Law of Large Numbers & CLT

Convergence of Sample Averages

Law of Large Numbers (LLN)

If $X_1, X_2, \ldots, X_n$ are i.i.d. with mean $\mu$, then the sample mean converges to $\mu$ in probability as $n \to \infty$:

$\bar{X}_n = \frac{1}{n}\sum_{i=1}^n X_i \xrightarrow{P} \mu$

The larger your sample, the closer the average is to the true mean.

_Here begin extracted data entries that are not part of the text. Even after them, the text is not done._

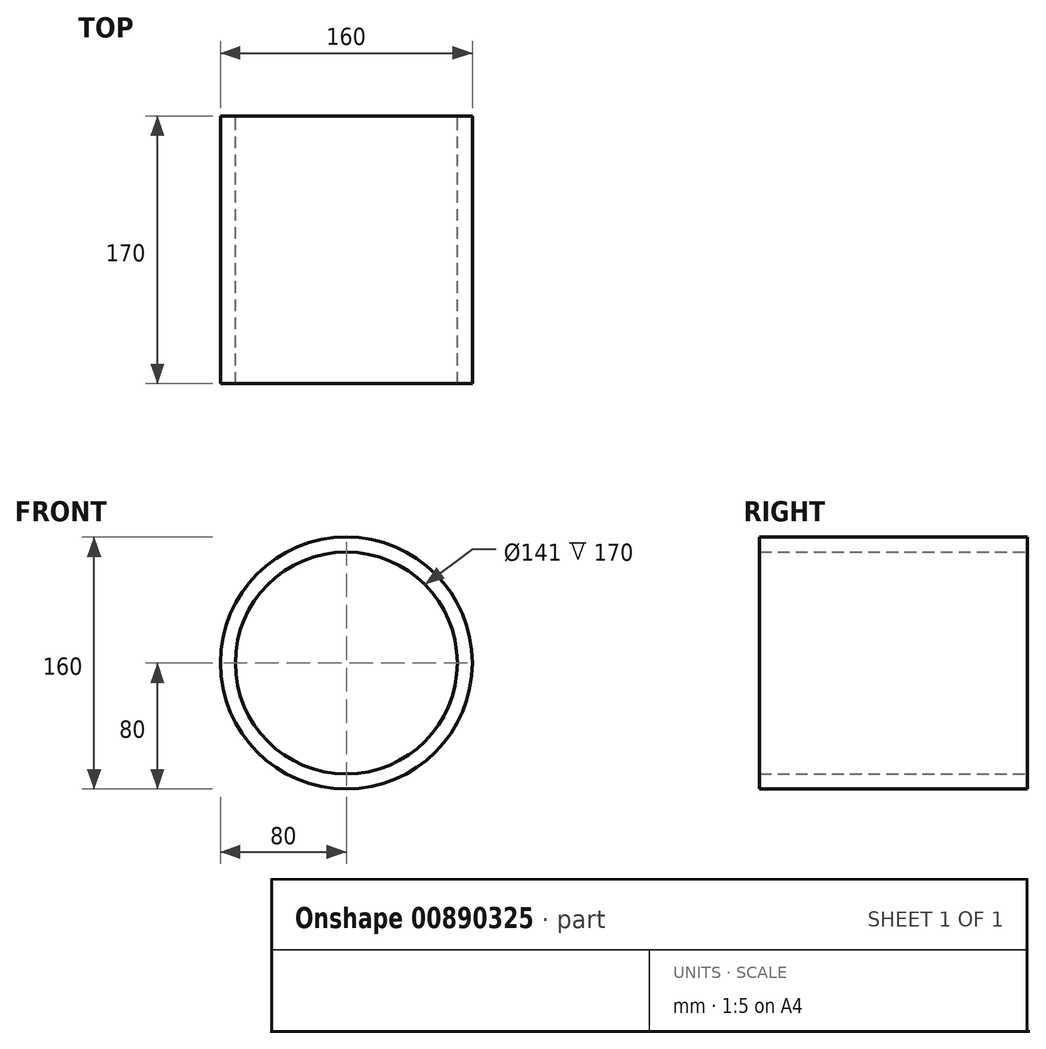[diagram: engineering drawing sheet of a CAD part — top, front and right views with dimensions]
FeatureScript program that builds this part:
annotation { "Feature Type Name" : "Feature", "Feature Type Description" : "" }
export const myFeature = defineFeature(function(context is Context, id is Id, definition is map)
    precondition{}
    {
        {
            var Q0;
            Q0=qCreatedBy(makeId("Front.planeOp"),FACE);
            var sketch = newSketch(context, id + "F0", { "sketchPlane" : qUnion([Q0])});
            skCircle(sketch, "E0", {"center": v(0, 0) * mm, "radius": 80 * mm});
            skCircle(sketch, "E1", {"center": v(0, 0) * mm, "radius": 70.5 * mm});
            skSolve(sketch);
        }
        {
            var Q0;
            Q0=qSketchRegion(id+"F0",true);
            extrude(context, id + "F1", {"entities" : qUnion([Q0]), "depth" : 170 * mm, "offsetDistance" : 25 * mm});
        }
    });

Central Limit Theorem (CLT)

Even more remarkable: regardless of the original distribution, the standardized sample mean converges to $N(0,1)$:

$\frac{\bar{X}_n - \mu}{\sigma / \sqrt{n}} \xrightarrow{d} N(0, 1)$

This is why the normal distribution appears everywhere — it is the universal limiting shape of averages.

Box-Muller Transform

To generate $Z \sim N(0,1)$ from uniform samples $U_1, U_2 \sim \text{Uniform}(0,1)$:

$Z = \sqrt{-2 \ln U_1} \cdot \cos(2\pi U_2)$

import math, random

rng = random.Random(42)
u1, u2 = rng.random(), rng.random()
z = math.sqrt(-2 * math.log(u1)) * math.cos(2 * math.pi * u2)
# z is a single standard normal sample

Your Task

Implement sample_mean(n, mu, sigma, seed) using Box-Muller with random.Random(seed). Return the sample mean of $n$ draws from $N(\mu, \sigma^2)$, rounded to 2 decimal places.